Sesungguhnya suatu kejadian dalam hidup, entah itu baik ataupun buruk tergantung dari penilaian kita. Oleh karenanya, ketika suatu kejadian yang dinilai pahit itu datang, hendaklah kita memaafkan dan mengikhlaskan kejadian itu. Dan kita harus menerima karena hal itu adalah bagian dari hidup yang kita jalani. Dengan demikian insya Allah, hati ini akan tenang dan jauh dari frustasi bahkan depresi. Dan nantinya tidak akan ada satupun calon anggota legistatif yang depresi akibat tidak terpilih. Dan mereka akan bangkit serta membangun bangsa ini maju walaupun tidak duduk dalam parlemen.

(tulisan ini pernah dimuat pada koran harian umum nasional Republika, pada rubrik Hikmah)

ILMU

Tuntutlah ilmu, sesungguhnya menuntut ilmu adalah pendekatan diri kepada Allah Azza wajalla, dan mengajarkannya kepada orang yang tidak mengetahuinya adalah sodaqoh. Sesungguhnya ilmu pengetahuan menempatkan orangnya, dalam kedudukan terhormat dan mulia (tinggi). Ilmu pengetahuan adalah keindahan bagi ahlinya di dunia dan di akhirat. (HR. Ar-Rabii')

Hadis di atas merupakan sebuah landasan bagi setiap muslim untuk selalu menuntut ilmu dalam keadaan senang maupun susah, bahkan sampai keliang lahat. Ilmu bisa dijadikan sebuah alat untuk mencari kemuliaan dunia. Namun, ilmu juga bisa digunakan untuk mendekatkan diri kepada Allah SWT.
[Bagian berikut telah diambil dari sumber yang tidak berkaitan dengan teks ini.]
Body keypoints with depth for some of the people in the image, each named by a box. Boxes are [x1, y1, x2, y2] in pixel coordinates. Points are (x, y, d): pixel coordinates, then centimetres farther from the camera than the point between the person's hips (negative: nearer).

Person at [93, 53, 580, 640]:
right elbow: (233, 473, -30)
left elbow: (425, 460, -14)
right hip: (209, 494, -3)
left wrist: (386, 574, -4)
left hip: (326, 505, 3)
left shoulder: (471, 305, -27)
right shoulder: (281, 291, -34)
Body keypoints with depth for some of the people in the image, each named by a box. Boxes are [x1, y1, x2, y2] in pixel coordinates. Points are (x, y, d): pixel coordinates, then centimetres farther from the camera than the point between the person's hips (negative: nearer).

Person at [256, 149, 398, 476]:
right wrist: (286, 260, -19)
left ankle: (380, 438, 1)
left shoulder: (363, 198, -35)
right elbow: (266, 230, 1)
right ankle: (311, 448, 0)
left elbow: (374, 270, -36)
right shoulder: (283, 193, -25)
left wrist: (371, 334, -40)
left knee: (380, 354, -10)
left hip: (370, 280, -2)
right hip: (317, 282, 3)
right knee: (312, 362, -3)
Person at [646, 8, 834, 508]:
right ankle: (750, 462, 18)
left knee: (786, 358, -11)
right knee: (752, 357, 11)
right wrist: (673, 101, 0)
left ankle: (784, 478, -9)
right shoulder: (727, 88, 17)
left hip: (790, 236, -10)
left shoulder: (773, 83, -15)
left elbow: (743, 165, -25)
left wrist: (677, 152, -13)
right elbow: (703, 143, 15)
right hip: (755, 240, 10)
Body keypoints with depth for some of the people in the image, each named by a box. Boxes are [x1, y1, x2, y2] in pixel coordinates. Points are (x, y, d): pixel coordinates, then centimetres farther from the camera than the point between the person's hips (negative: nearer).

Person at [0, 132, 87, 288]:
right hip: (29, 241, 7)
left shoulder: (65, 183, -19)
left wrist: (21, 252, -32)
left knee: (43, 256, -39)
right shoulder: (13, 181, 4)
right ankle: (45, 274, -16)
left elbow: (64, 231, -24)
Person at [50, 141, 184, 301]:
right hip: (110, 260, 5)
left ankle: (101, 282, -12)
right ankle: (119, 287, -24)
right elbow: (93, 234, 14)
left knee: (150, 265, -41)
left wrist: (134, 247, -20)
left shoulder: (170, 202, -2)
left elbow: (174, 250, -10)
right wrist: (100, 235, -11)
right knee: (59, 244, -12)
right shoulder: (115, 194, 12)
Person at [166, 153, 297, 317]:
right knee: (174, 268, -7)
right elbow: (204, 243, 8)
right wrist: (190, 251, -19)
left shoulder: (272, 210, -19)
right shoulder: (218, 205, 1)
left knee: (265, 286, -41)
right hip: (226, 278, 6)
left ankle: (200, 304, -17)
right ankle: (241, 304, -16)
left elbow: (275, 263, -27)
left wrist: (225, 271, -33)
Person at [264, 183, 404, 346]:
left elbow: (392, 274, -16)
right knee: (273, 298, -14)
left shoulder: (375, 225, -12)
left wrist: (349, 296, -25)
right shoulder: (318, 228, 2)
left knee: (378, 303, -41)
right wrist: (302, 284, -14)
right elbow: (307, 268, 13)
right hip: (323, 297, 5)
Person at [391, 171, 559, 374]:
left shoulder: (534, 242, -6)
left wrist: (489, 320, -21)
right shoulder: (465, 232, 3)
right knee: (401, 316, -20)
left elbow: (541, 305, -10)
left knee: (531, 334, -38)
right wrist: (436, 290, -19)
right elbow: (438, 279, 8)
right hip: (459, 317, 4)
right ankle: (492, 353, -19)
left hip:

Setiap orang berilmu, pasti memiliki suatu pegangan dalam hidup guna menapaki jalan yang berliku. Berbeda dengan seorang yang tidak memiliki ilmu. Ia akan berpegaan kepada apapun yang ia temui. Ia tidak menelaah terlebih dahulu, apakah pegangan itu akan membantunya atau justru membuat ia menjadi hancur. Dan Allah SWT pun memuji sekalugus memberi ganjaran bagi mereka yang senantiasa menuntut ilmu. “Barangsiapa merintis jalan mencari ilmu maka Allah akan memudahkan baginya jalan ke surga.” (HR. Muslim)

Dalam sebuah konsep jihad pun, kita pastilah mengenal konsep jihad bi qalam. Konsep jihad ini berarti seorang muslim dituntut untuk memuliakan agamanya dengan terus menuntut ilmu dan menyebarkannya seseluruh penjuru dunia. Karena dengan hal itu maka islam akan tersiar dan diterima dengan mudah, serta tidak dipaksakan. Seperti pada jaman kekhalifahan yang di pimpin oleh Harun Ar Rasyid. Dimana seluruh orang berbondong-bondong masuk ke bagdad untuk menuntut ilmu di negeri seribu satu malam itu. Hal ini sesuai dengan firman Allah surah Hai orang-orang yang beriman, apabila dikatakan kepadamu: "Berlapang-lapanglah dalam majelis", maka lapangkanlah, niscaya Allah akan memberi kelapangan untukmu. Dan apabila dikatakan: "Berdirilah kamu, maka berdirilah, niscaya Allah akan meninggikan orang-orang yang beriman di antaramu dan orang-orang yang diberi ilmu pengetahuan beberapa derajat. Dan Allah Maha Mengetahui apa yang kamu kerjakan (QS Al Mujadillah: 11)

Sebuah ilmu ibarat sebuah pedang, yang mana dengan pedang itu kita dapat menaklukan zaman. Dan seorang yang berdiri tanpa ilmu adalah seorang tanpa senjata yang selalu dalam keadaan bahaya kapanpun dan dimanapun ia berada. Wallahua’lam bisawab.